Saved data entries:
________________

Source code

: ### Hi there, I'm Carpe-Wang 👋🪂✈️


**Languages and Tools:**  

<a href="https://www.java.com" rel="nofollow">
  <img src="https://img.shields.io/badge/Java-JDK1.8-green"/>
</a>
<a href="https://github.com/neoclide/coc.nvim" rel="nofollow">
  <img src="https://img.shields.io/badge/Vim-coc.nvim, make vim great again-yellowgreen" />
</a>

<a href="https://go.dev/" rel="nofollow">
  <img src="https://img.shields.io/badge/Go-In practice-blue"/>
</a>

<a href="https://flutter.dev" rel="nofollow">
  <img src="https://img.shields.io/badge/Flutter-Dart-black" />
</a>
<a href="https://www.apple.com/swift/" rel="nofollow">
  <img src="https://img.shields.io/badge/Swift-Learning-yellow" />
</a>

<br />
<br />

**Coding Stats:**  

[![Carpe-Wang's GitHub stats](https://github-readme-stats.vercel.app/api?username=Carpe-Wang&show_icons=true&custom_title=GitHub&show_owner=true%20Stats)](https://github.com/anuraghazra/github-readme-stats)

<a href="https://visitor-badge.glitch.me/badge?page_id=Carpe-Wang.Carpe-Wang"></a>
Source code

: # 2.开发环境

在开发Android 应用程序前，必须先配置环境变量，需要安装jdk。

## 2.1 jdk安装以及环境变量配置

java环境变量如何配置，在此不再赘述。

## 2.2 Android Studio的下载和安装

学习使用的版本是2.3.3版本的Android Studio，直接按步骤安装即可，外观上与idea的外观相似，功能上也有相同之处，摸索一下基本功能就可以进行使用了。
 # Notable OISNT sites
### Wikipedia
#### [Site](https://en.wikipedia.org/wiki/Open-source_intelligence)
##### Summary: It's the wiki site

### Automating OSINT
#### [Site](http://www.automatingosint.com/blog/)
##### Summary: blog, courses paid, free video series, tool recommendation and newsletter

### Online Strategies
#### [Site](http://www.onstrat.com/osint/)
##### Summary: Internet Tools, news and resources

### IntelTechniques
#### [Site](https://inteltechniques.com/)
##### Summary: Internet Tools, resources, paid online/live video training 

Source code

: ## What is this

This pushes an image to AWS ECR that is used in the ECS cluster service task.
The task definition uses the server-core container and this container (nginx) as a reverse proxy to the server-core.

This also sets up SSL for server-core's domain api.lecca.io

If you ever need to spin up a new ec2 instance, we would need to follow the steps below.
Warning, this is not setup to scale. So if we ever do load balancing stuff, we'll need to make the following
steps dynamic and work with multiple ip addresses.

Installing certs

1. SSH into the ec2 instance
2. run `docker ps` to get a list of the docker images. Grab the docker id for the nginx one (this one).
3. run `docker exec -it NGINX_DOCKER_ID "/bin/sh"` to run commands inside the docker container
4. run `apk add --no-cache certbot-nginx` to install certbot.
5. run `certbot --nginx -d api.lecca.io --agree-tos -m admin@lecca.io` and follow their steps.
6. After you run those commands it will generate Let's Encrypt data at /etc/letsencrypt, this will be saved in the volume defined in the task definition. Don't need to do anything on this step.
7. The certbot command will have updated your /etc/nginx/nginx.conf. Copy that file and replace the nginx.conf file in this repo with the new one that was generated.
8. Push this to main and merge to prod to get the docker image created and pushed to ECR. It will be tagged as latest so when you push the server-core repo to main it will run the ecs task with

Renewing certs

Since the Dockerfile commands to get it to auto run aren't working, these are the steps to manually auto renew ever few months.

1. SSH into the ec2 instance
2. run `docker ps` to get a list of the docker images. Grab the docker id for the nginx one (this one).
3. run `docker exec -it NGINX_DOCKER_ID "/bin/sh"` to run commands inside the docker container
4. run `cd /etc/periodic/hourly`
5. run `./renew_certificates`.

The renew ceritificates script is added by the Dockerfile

________________

• **TASK DETAILS**: The data above should be duplicated exactly and completely.

• **WRITTEN RESPONSE**:
Source code

: ### Hi there, I'm Carpe-Wang 👋🪂✈️


**Languages and Tools:**  

<a href="https://www.java.com" rel="nofollow">
  <img src="https://img.shields.io/badge/Java-JDK1.8-green"/>
</a>
<a href="https://github.com/neoclide/coc.nvim" rel="nofollow">
  <img src="https://img.shields.io/badge/Vim-coc.nvim, make vim great again-yellowgreen" />
</a>

<a href="https://go.dev/" rel="nofollow">
  <img src="https://img.shields.io/badge/Go-In practice-blue"/>
</a>

<a href="https://flutter.dev" rel="nofollow">
  <img src="https://img.shields.io/badge/Flutter-Dart-black" />
</a>
<a href="https://www.apple.com/swift/" rel="nofollow">
  <img src="https://img.shields.io/badge/Swift-Learning-yellow" />
</a>

<br />
<br />

**Coding Stats:**  

[![Carpe-Wang's GitHub stats](https://github-readme-stats.vercel.app/api?username=Carpe-Wang&show_icons=true&custom_title=GitHub&show_owner=true%20Stats)](https://github.com/anuraghazra/github-readme-stats)

<a href="https://visitor-badge.glitch.me/badge?page_id=Carpe-Wang.Carpe-Wang"></a>
Source code

: # 2.开发环境

在开发Android 应用程序前，必须先配置环境变量，需要安装jdk。

## 2.1 jdk安装以及环境变量配置

java环境变量如何配置，在此不再赘述。

## 2.2 Android Studio的下载和安装

学习使用的版本是2.3.3版本的Android Studio，直接按步骤安装即可，外观上与idea的外观相似，功能上也有相同之处，摸索一下基本功能就可以进行使用了。
 # Notable OISNT sites
### Wikipedia
#### [Site](https://en.wikipedia.org/wiki/Open-source_intelligence)
##### Summary: It's the wiki site

### Automating OSINT
#### [Site](http://www.automatingosint.com/blog/)
##### Summary: blog, courses paid, free video series, tool recommendation and newsletter

### Online Strategies
#### [Site](http://www.onstrat.com/osint/)
##### Summary: Internet Tools, news and resources

### IntelTechniques
#### [Site](https://inteltechniques.com/)
##### Summary: Internet Tools, resources, paid online/live video training 

Source code

: ## What is this

This pushes an image to AWS ECR that is used in the ECS cluster service task.
The task definition uses the server-core container and this container (nginx) as a reverse proxy to the server-core.

This also sets up SSL for server-core's domain api.lecca.io

If you ever need to spin up a new ec2 instance, we would need to follow the steps below.
Warning, this is not setup to scale. So if we ever do load balancing stuff, we'll need to make the following
steps dynamic and work with multiple ip addresses.

Installing certs

1. SSH into the ec2 instance
2. run `docker ps` to get a list of the docker images. Grab the docker id for the nginx one (this one).
3. run `docker exec -it NGINX_DOCKER_ID "/bin/sh"` to run commands inside the docker container
4. run `apk add --no-cache certbot-nginx` to install certbot.
5. run `certbot --nginx -d api.lecca.io --agree-tos -m admin@lecca.io` and follow their steps.
6. After you run those commands it will generate Let's Encrypt data at /etc/letsencrypt, this will be saved in the volume defined in the task definition. Don't need to do anything on this step.
7. The certbot command will have updated your /etc/nginx/nginx.conf. Copy that file and replace the nginx.conf file in this repo with the new one that was generated.
8. Push this to main and merge to prod to get the docker image created and pushed to ECR. It will be tagged as latest so when you push the server-core repo to main it will run the ecs task with

Renewing certs

Since the Dockerfile commands to get it to auto run aren't working, these are the steps to manually auto renew ever few months.

1. SSH into the ec2 instance
2. run `docker ps` to get a list of the docker images. Grab the docker id for the nginx one (this one).
3. run `docker exec -it NGINX_DOCKER_ID "/bin/sh"` to run commands inside the docker container
4. run `cd /etc/periodic/hourly`
5. run `./renew_certificates`.

The renew ceritificates script is added by the Dockerfile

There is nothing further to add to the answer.